Venkatakrishna_Jala · April 13, 2023, 7:28pm

Hi Gregg
Is there any method to use denoising NanoPore Sequencing to process through Qiime. I'm having hard time to bet beyond this step.

ebolyen · April 14, 2023, 4:31pm

I'm not aware of any such method for QIIME 2 at the moment, although perhaps others know of something?

@jwdebelius, does q2-sidle use long reads that were sequenced, or is more of a reference genome thing?

Keegan-Evans · April 14, 2023, 6:00pm

@Venkatakrishna_Jala,
As @ebolyen said, there are no methods for processing Nanopore Sequencing data right now.

Yeah, something looks weird about those quality scores, at least for PacBio CCS, which should generally be producing q-scores generally closer to 30 or 35 pretty consistently.

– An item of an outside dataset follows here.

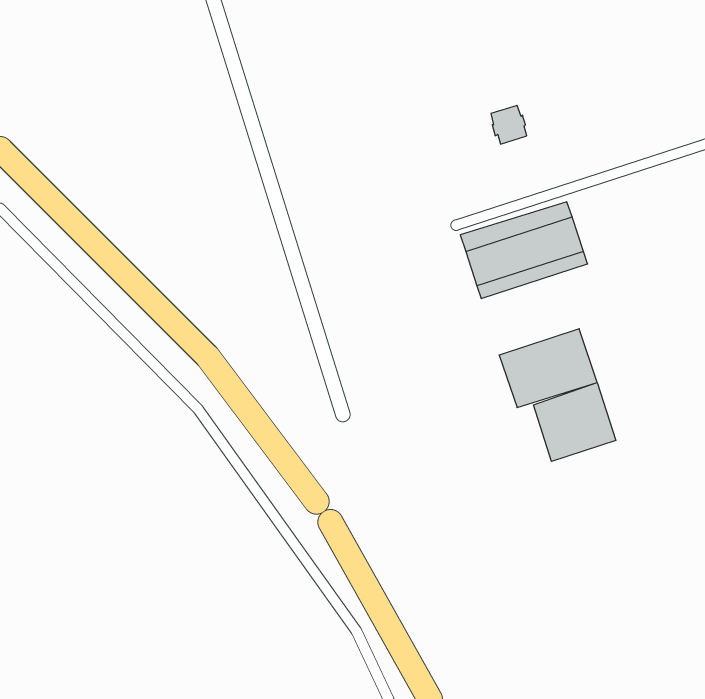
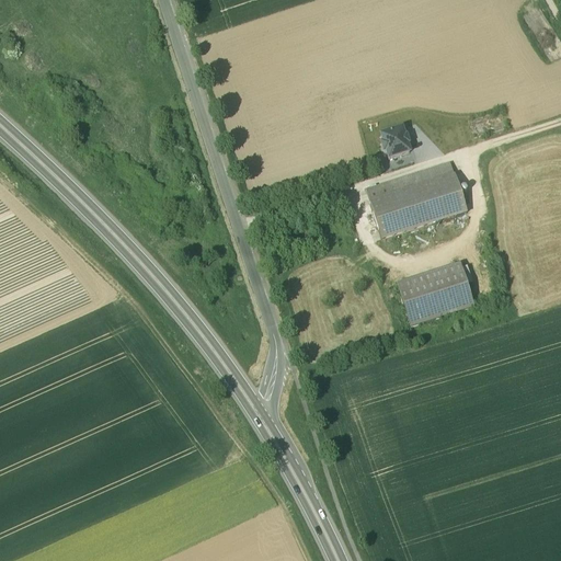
building: [491,105,527,144] -> [381,125,410,156]
building: [534,383,616,461] -> none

This looks much more like what I would expect from an(old-school) PacBio CLR read, they have something else they call a CLR now, but these have much higher accuracy levels than the error-prone Continuous Long Read they used to offer. We also don't currently have a dedicated method for either of these formats

The denoising of long read sequences is not nearly as well studied as the denoising of targeted, short read technologies, but there is some progress and adding more techniques for working with this data to QIIME 2 has been a topic of discussion, but is unfortunately not a top priority in our current round of development, but likely it will become much more important after the release of our shotgun metagenomics plug-in suite sometime this year.

For your situation in particular here, it does look like the issues with filtering may be length/trimming/truncation related, it might be worth dropping the ---p-max-len argument and re-trying. How long were you expecting your reads to be?

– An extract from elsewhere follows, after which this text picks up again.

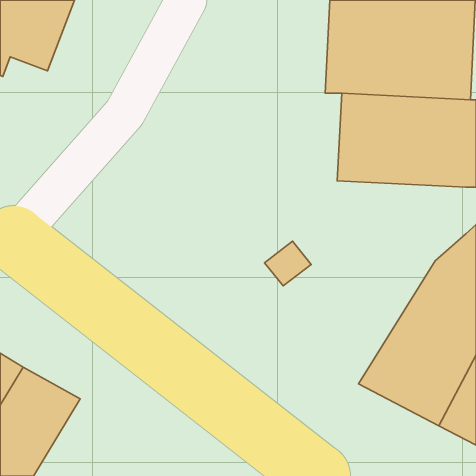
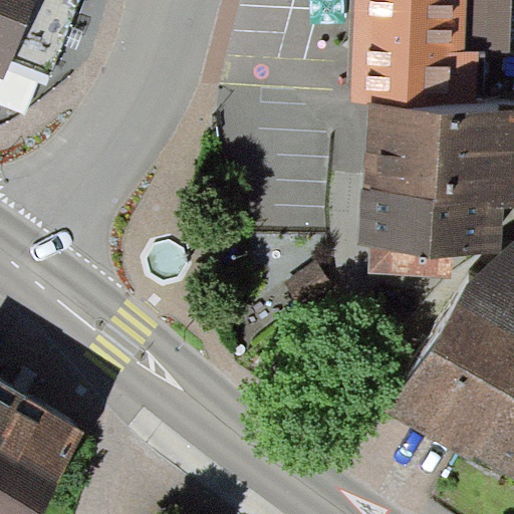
building: none -> [358,195,502,277]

Venkatakrishna_Jala · April 14, 2023, 6:47pm

Thanks @Keegan-Evans and @ebolyen for replies.
I have been trying different combinations. No luck yet. It may be to do quality scores (I think again). It is dead dropping ..
I see average quality score around 27-30. But still not going through the script.

jwdebelius · April 16, 2023, 3:48pm

Hi @ebolyen,

Sidle is definitely a short read thing, and unfortunately wouldn't help here.

Best,
Justine

Keegan-Evans · April 24, 2023, 5:36pm

@Venkatakrishna_Jala,

I am still looking into this, we have just had a lot going on before the upcoming QIIME 2 release and I have not come up with an answer that I am entirely happy with for you yet, but I am still working on it.